The Joint Commission, which accredits most U.S. hospitals, requires a comprehensive systematic analysis (most commonly an RCA) after any sentinel event. A sentinel event is defined as a patient safety event that results in death, severe harm, or permanent harm, and that isn’t simply the natural progression of a patient’s illness. All sentinel events must undergo analysis regardless of whether the organization reports them to the Joint Commission.

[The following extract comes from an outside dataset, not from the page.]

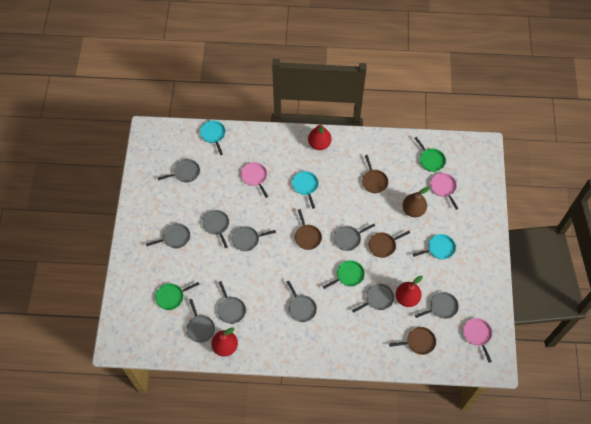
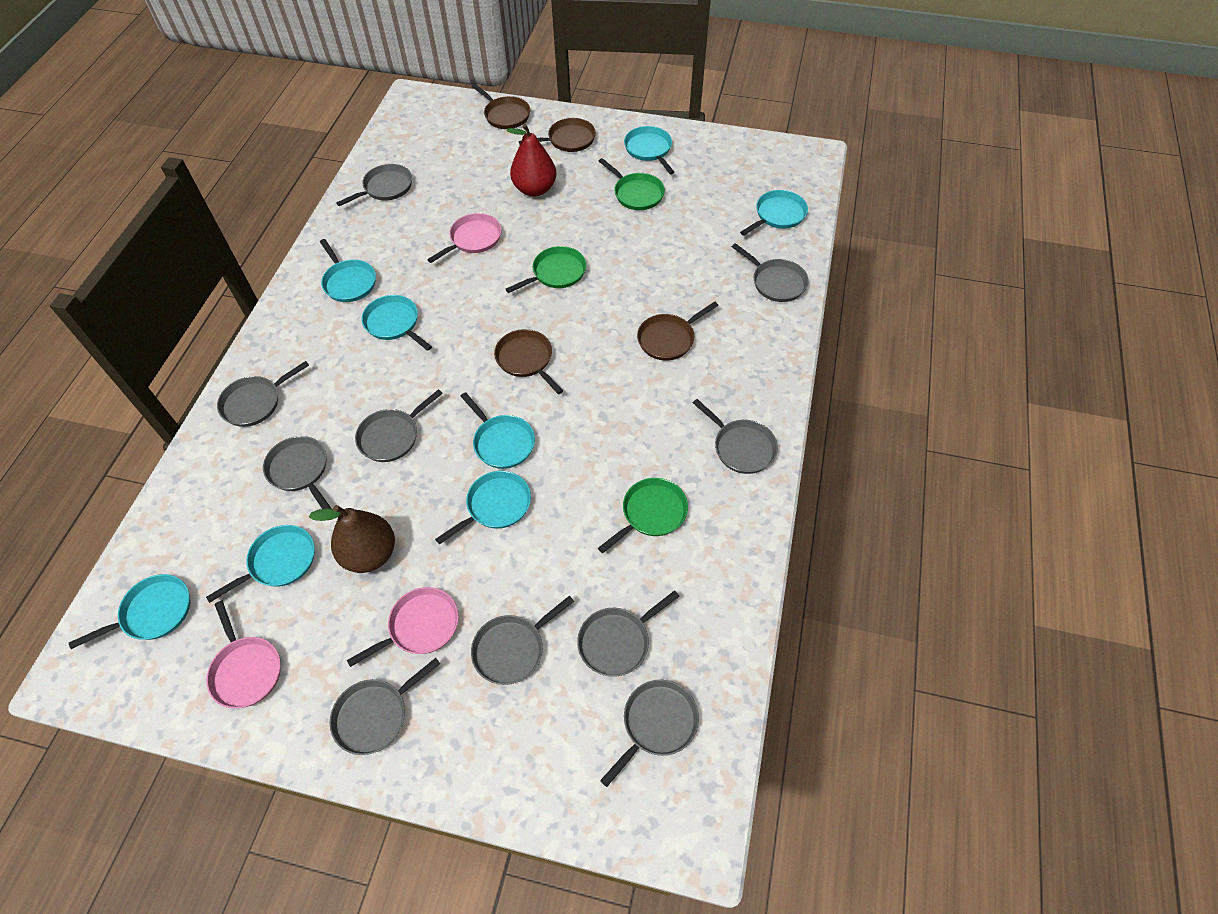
red pear: 3 -> 1
turquoise pan: 3 -> 8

If a sentinel event is reported, the organization has 45 business days from the event (or from becoming aware of it) to complete a thorough analysis and submit a corrective action plan. If the Joint Commission finds the response inadequate, the organization gets an additional 15 business days to revise and resubmit. Failure to submit within an additional 45 days beyond the original deadline can affect the organization’s accreditation status.

RCA2: Closing the Action Gap

Traditional RCA has faced valid criticism for producing detailed analyses that sit in binders and never translate into real change. In response, the National Patient Safety Foundation introduced a framework called RCA² (root cause analysis and action) in 2015. The added emphasis on “action” is the point. RCA² provides strategies for conducting more efficient investigations and, more importantly, tools for evaluating whether the corrective actions that come out of those investigations are actually implemented and sustained. The renaming was deliberate: an analysis that doesn’t lead to meaningful system change hasn’t fulfilled its purpose.

Legal Protections for RCA Findings

One reason healthcare workers are willing to speak candidly during an RCA is that the findings are generally protected from legal discovery. Under peer review privilege laws, the proceedings, records, and recommendations of a peer review organization are confidential and cannot be obtained through lawsuits. A witness who participates in an RCA can still testify about things they personally know, but they cannot be compelled to reveal what was discussed during the review itself or what opinions they formed as a result. Documents that exist independently (like a patient’s medical record) don’t become protected just because they were presented during an RCA, but the analysis itself, including the team’s conclusions and recommendations, is shielded. These protections vary by state, but the underlying principle is consistent: if people fear legal consequences for honest reporting, they stop reporting, and the system loses its ability to learn from mistakes.